Também há frotas de serviços de emergência a olhar para ela com interesse: ambulâncias e unidades cinotécnicas da polícia, por exemplo, além de autarquias para tarefas como manutenção de habitação. E, embora muitos destes utilizadores estejam a apontar para o eléctrico, há argumentos fortes a favor de um híbrido “puro”: não depende de cabo de carregamento e está sempre pronto a arrancar.
Híbrido. Não é propriamente o preferido de quem gosta de conduzir?
Não especialmente. Aqui está o sistema híbrido 1.8 da gama Corolla. A Corolla Touring Sports, recorde-se, pode ter uma opção 2.0, mas essa versão traz uma bateria maior que rouba espaço à bagageira e, além disso, a prestação a fundo não é exactamente uma prioridade numa carrinha de carga.
Este motor faz 60mpg com facilidade em condução mista (cerca de 4,7 l/100 km) e revela boa suavidade tanto em auto-estrada como em cidade. Só adopta aquele “esticão” ruidoso de rotações quando se exige aceleração máxima. O que, com 11.1 segundos até 62mph (0–100 km/h) mesmo sem carga atrás, significa um andamento bastante descontraído. Portanto, é melhor levar as coisas com calma.
Sente-se como um carro?
Claramente. Sabe a Corolla. A diferença mais notória é o ruído de rolamento extra, por causa do efeito de caixa-de-ressonância na secção traseira. De resto, filtra bem as irregularidades, aponta com precisão e até consegue mostrar alguma agilidade em estrada sinuosa - embora os pneus ecológicos não ofereçam grande aderência. (E, sinceramente, com a traseira possivelmente cheia de ferramentas e material mais delicado, também não apetece andar a sacudi-los.) A Toyota também tem vindo a melhorar a sensação de progressividade na travagem dos híbridos.

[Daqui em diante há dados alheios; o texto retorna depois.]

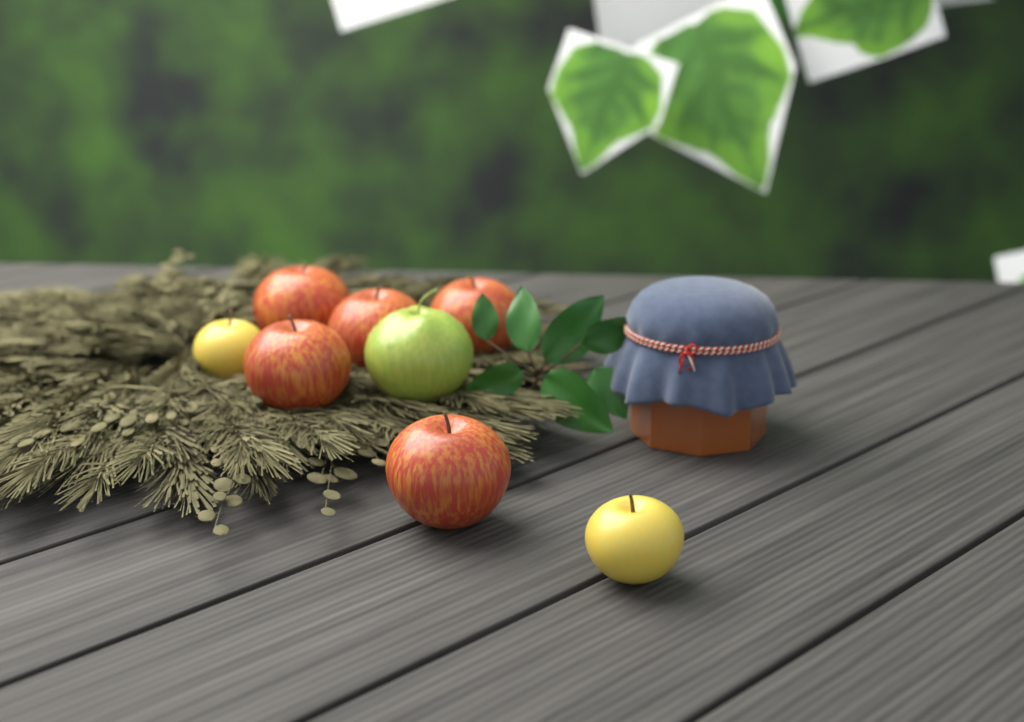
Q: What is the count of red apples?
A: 5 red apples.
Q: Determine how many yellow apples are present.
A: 2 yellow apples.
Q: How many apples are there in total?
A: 7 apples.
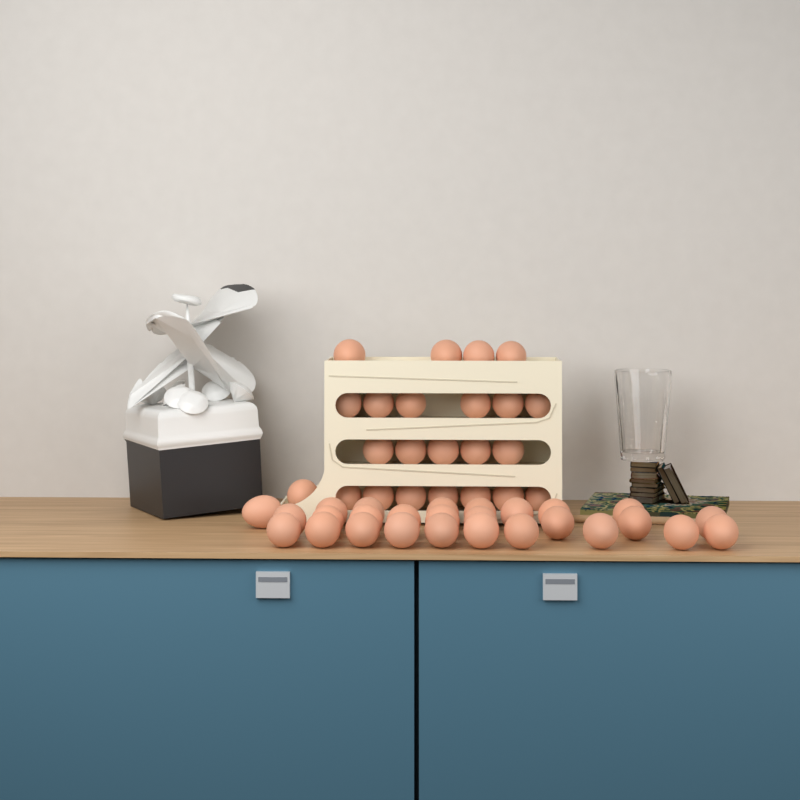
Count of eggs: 50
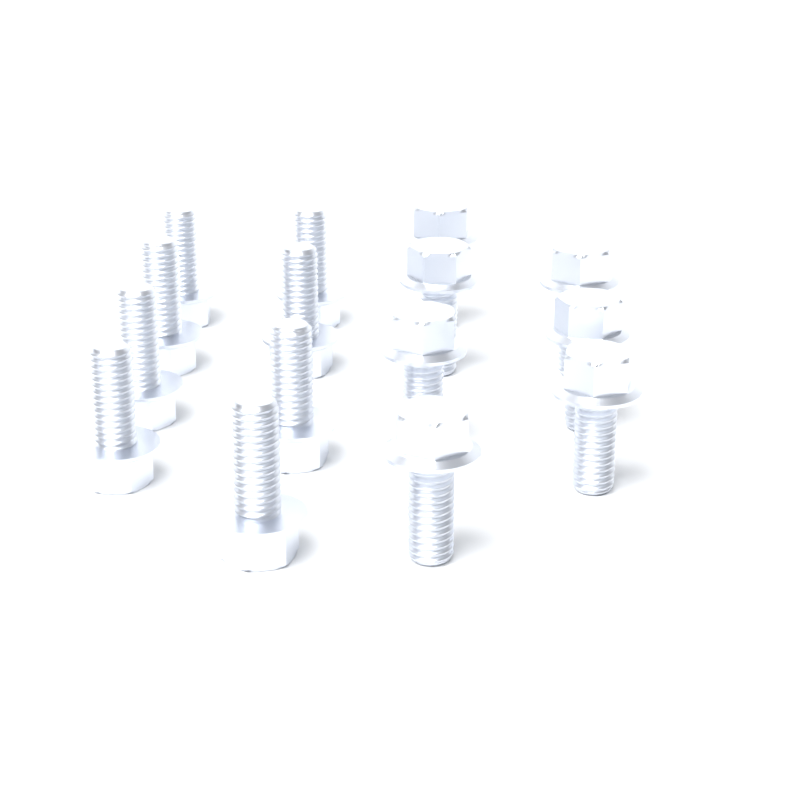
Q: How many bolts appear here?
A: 15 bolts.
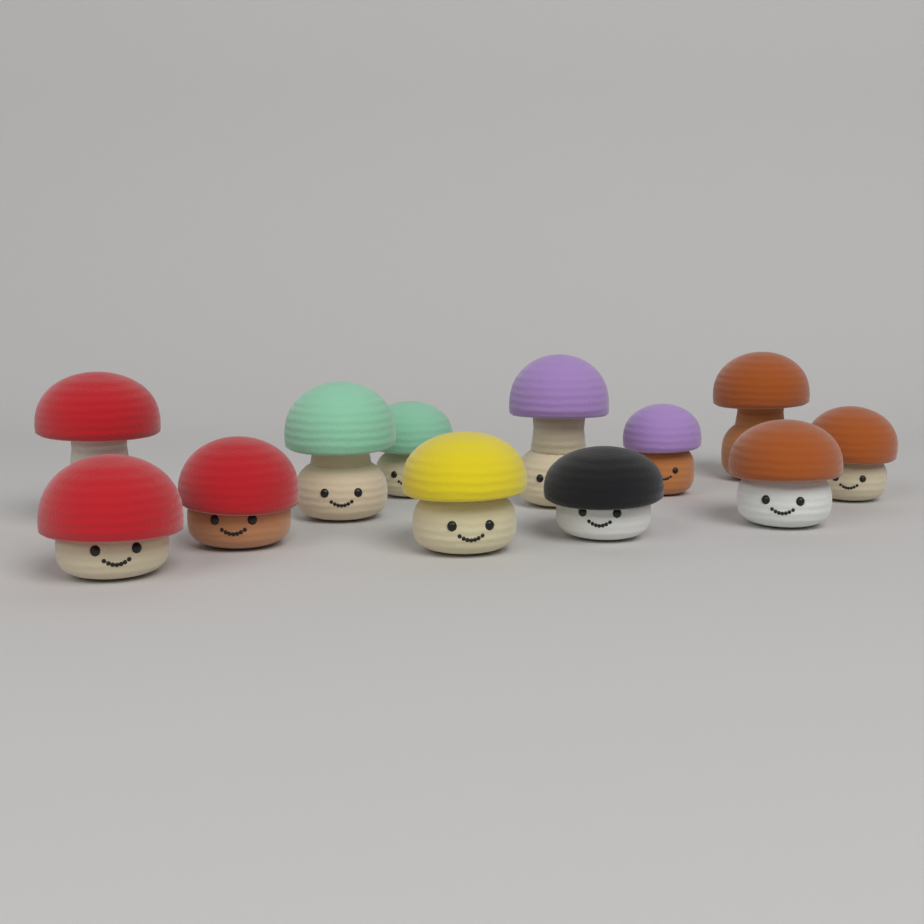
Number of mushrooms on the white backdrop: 12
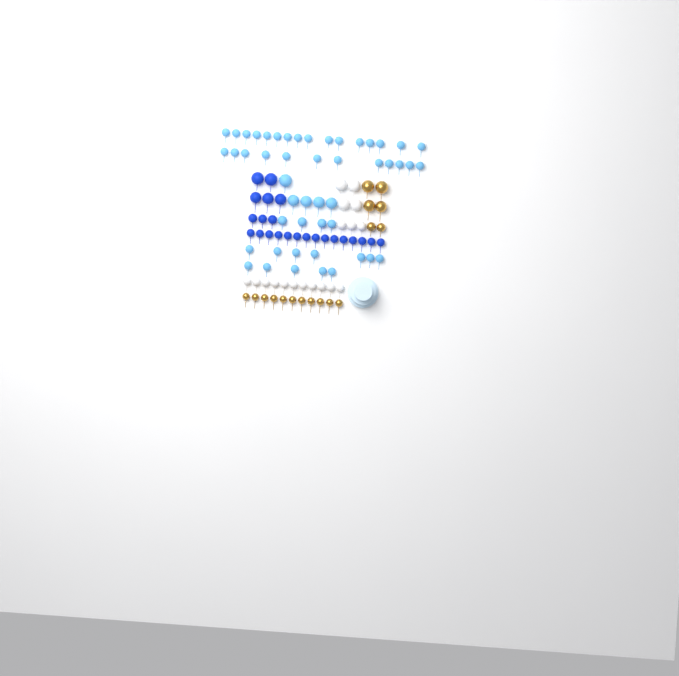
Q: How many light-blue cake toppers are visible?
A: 49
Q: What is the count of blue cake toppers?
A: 23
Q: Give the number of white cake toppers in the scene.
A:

O equipamento a bordo é igualmente “de carro”, o que ajuda em deslocações longas de trabalho. O espelhamento do telefone permite navegar até ao local. O cruise control adaptativo e a centragem na faixa aliviam o esforço em auto-estrada. E a mitigação de colisão reforça a preocupação do empregador com a segurança.
Mas serve como um carro de dois lugares com uma bagageira enorme?
Sim - é só retirar o material de trabalho, encher o espaço com a tenda, bicicletas de montanha, equipamento de neve, ou o que for, e aproveitar o fim-de-semana.
Não posso discretamente cof voltar a transformá-la no carro que era?
Não. A HMRC já pensou nisso. Para ser classificada como carrinha para efeitos fiscais, não pode existir qualquer hipótese de fazer essa manobra. Por isso, na linha de produção da Toyota em Derbyshire, foram eliminados os apoios dos bancos traseiros e outras peças de fixação essenciais.